§ What is needed: Reproduce the text of every one of the following entries line for line, leaving out the pictures.

§ Saved data entries:

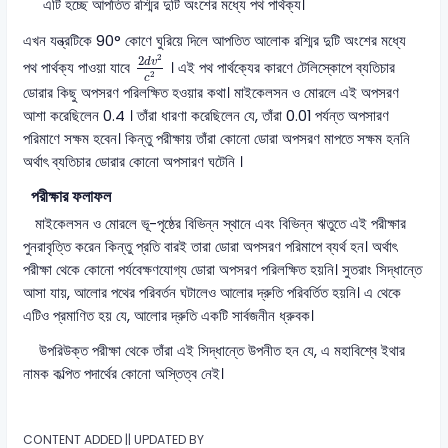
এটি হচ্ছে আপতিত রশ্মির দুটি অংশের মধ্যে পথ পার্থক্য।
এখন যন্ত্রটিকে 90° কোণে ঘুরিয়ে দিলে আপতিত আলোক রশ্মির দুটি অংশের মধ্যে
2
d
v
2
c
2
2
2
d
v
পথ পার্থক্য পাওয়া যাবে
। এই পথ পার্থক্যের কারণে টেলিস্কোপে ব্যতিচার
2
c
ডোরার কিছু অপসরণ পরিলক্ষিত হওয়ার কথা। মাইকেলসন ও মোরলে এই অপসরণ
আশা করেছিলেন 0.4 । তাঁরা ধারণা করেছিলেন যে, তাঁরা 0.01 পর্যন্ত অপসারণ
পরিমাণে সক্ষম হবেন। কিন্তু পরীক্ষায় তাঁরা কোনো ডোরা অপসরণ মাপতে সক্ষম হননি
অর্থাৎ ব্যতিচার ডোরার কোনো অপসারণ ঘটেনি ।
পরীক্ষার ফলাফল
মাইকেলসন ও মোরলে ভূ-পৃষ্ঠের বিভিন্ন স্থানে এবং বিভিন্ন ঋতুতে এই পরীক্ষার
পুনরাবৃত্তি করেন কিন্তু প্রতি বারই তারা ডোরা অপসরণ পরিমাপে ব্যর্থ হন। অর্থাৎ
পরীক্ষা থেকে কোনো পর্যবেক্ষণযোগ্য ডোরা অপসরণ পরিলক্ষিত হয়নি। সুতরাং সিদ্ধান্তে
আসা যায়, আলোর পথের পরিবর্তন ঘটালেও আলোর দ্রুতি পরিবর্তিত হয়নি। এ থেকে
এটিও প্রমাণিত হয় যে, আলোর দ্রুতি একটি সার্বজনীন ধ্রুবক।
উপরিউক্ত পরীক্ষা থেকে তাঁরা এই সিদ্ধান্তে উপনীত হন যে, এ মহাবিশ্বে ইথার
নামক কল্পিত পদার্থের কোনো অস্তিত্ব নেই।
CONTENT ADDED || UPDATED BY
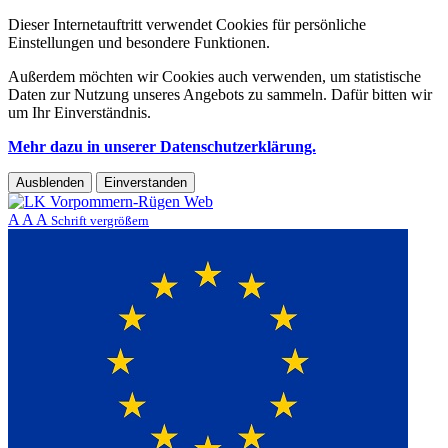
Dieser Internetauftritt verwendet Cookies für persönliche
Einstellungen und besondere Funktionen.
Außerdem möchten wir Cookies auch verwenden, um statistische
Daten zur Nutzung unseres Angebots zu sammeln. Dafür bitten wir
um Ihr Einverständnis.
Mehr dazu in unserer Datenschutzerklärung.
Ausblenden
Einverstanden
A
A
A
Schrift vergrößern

§ Your response:
এটি হচ্ছে আপতিত রশ্মির দুটি অংশের মধ্যে পথ পার্থক্য।
এখন যন্ত্রটিকে 90° কোণে ঘুরিয়ে দিলে আপতিত আলোক রশ্মির দুটি অংশের মধ্যে
2
d
v
2
c
2
2
2
d
v
পথ পার্থক্য পাওয়া যাবে
। এই পথ পার্থক্যের কারণে টেলিস্কোপে ব্যতিচার
2
c
ডোরার কিছু অপসরণ পরিলক্ষিত হওয়ার কথা। মাইকেলসন ও মোরলে এই অপসরণ
আশা করেছিলেন 0.4 । তাঁরা ধারণা করেছিলেন যে, তাঁরা 0.01 পর্যন্ত অপসারণ
পরিমাণে সক্ষম হবেন। কিন্তু পরীক্ষায় তাঁরা কোনো ডোরা অপসরণ মাপতে সক্ষম হননি
অর্থাৎ ব্যতিচার ডোরার কোনো অপসারণ ঘটেনি ।
পরীক্ষার ফলাফল
মাইকেলসন ও মোরলে ভূ-পৃষ্ঠের বিভিন্ন স্থানে এবং বিভিন্ন ঋতুতে এই পরীক্ষার
পুনরাবৃত্তি করেন কিন্তু প্রতি বারই তারা ডোরা অপসরণ পরিমাপে ব্যর্থ হন। অর্থাৎ
পরীক্ষা থেকে কোনো পর্যবেক্ষণযোগ্য ডোরা অপসরণ পরিলক্ষিত হয়নি। সুতরাং সিদ্ধান্তে
আসা যায়, আলোর পথের পরিবর্তন ঘটালেও আলোর দ্রুতি পরিবর্তিত হয়নি। এ থেকে
এটিও প্রমাণিত হয় যে, আলোর দ্রুতি একটি সার্বজনীন ধ্রুবক।
উপরিউক্ত পরীক্ষা থেকে তাঁরা এই সিদ্ধান্তে উপনীত হন যে, এ মহাবিশ্বে ইথার
নামক কল্পিত পদার্থের কোনো অস্তিত্ব নেই।
CONTENT ADDED || UPDATED BY
Dieser Internetauftritt verwendet Cookies für persönliche
Einstellungen und besondere Funktionen.
Außerdem möchten wir Cookies auch verwenden, um statistische
Daten zur Nutzung unseres Angebots zu sammeln. Dafür bitten wir
um Ihr Einverständnis.
Mehr dazu in unserer Datenschutzerklärung.
Ausblenden
Einverstanden
A
A
A
Schrift vergrößern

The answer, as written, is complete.